Description of the task
Return every line below as is, leaving out the pictures.

Data shown
· · · · ·
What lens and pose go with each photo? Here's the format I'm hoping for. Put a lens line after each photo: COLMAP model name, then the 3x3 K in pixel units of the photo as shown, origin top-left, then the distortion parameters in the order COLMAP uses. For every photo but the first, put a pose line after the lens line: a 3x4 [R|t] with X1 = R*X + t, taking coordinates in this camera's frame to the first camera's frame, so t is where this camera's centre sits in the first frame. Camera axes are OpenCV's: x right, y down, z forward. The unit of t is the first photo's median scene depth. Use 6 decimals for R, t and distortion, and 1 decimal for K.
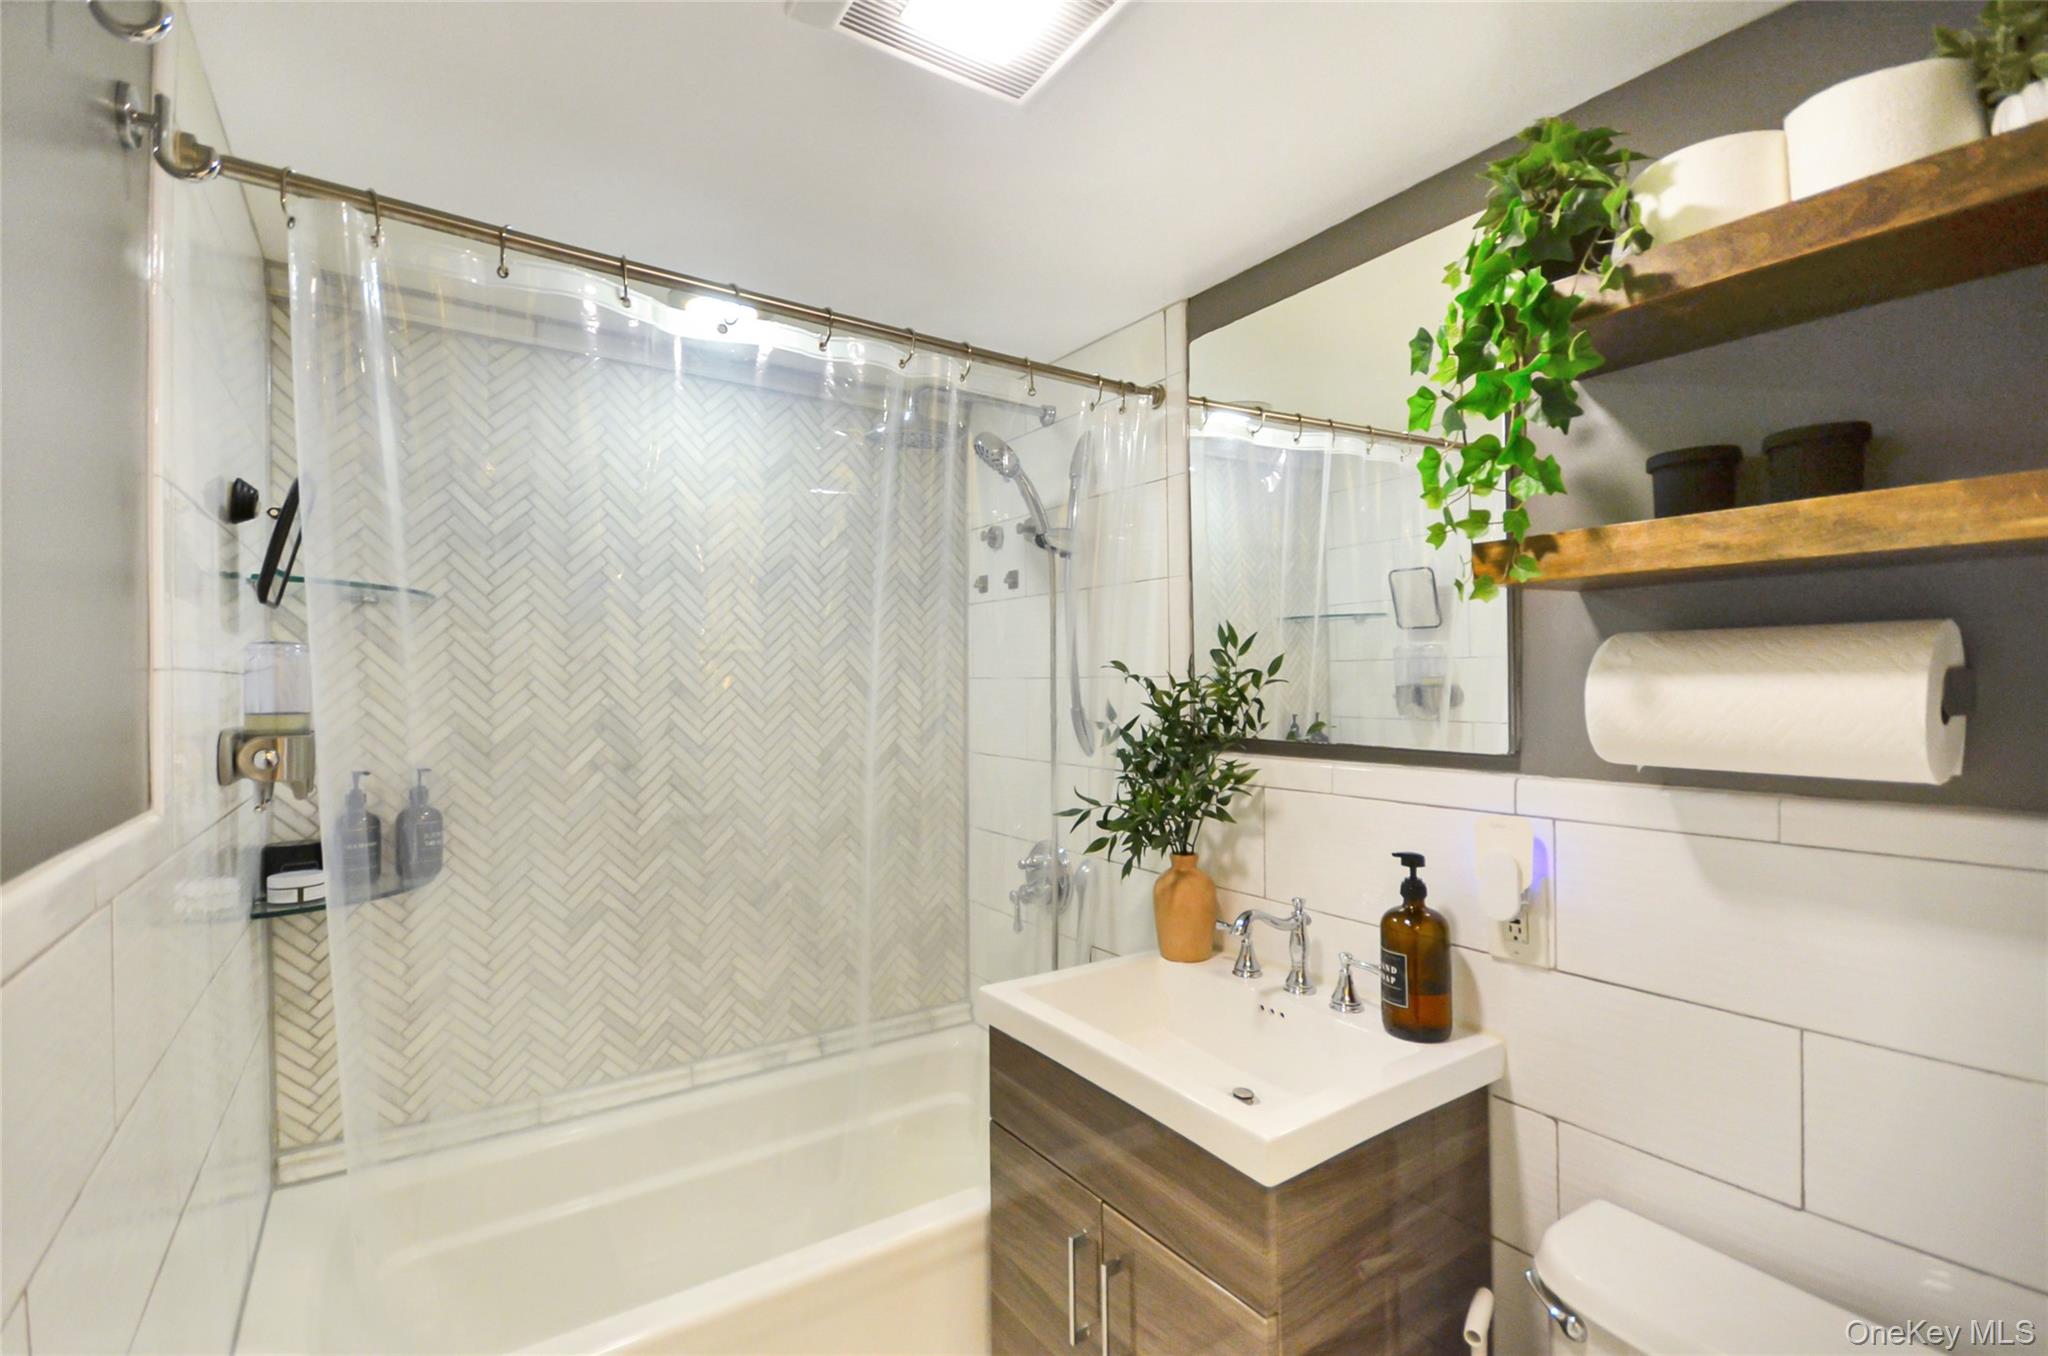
lens RADIAL K [[930.9, 0, 1012.0], [0, 930.9, 671.1], [0, 0, 1]] dist [0.002631, -0.004470]
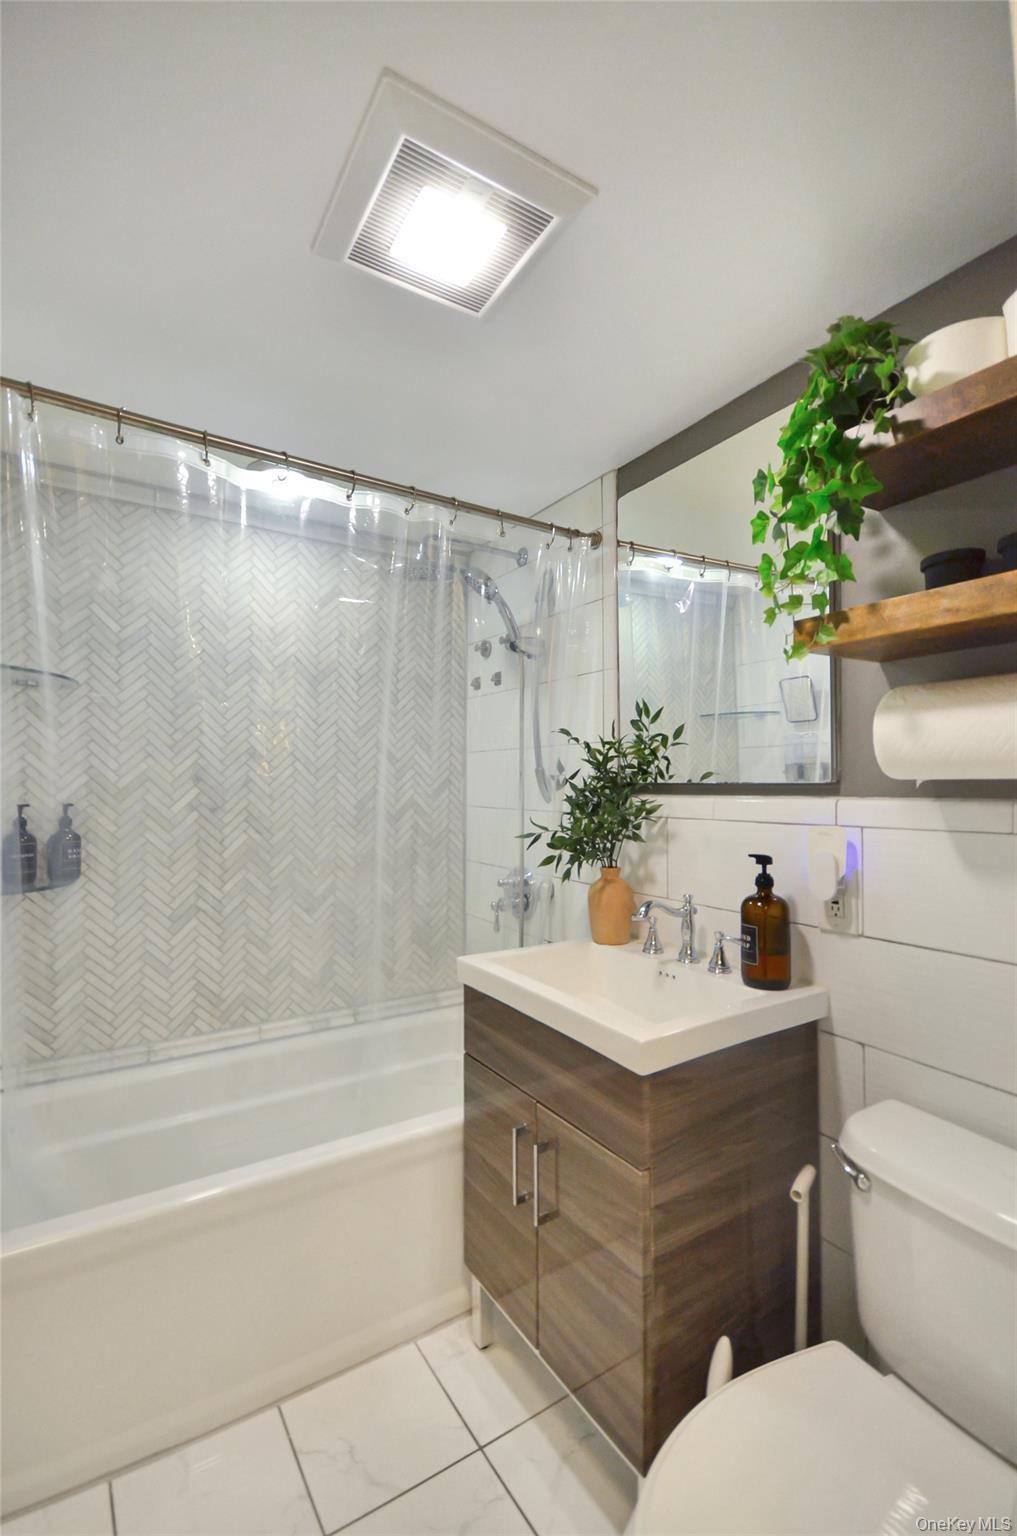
lens RADIAL K [[698.2, 0, 520.3], [0, 698.2, 780.9], [0, 0, 1]] dist [0.002631, -0.004470]
pose [[0.999775, 0.006248, -0.020271, 0.078582], [-0.006436, 0.999937, -0.009189, 0.086129], [0.020212, 0.009317, 0.999752, -0.042196]]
· · · · ·
Response to the task
What lens and pose go with each photo? Here's the format I'm hoping for. Put a lens line after each photo: COLMAP model name, then the 3x3 K in pixel units of the photo as shown, origin top-left, then the distortion parameters in the order COLMAP uses. For every photo but the first, put a pose line after the lens line: a 3x4 [R|t] with X1 = R*X + t, taking coordinates in this camera's frame to the first camera's frame, so t is where this camera's centre sits in the first frame. Camera axes are OpenCV's: x right, y down, z forward. The unit of t is the first photo's median scene depth. Use 6 decimals for R, t and distortion, and 1 decimal for K.
lens RADIAL K [[930.9, 0, 1012.0], [0, 930.9, 671.1], [0, 0, 1]] dist [0.002631, -0.004470]
lens RADIAL K [[698.2, 0, 520.3], [0, 698.2, 780.9], [0, 0, 1]] dist [0.002631, -0.004470]
pose [[0.999775, 0.006248, -0.020271, 0.078582], [-0.006436, 0.999937, -0.009189, 0.086129], [0.020212, 0.009317, 0.999752, -0.042196]]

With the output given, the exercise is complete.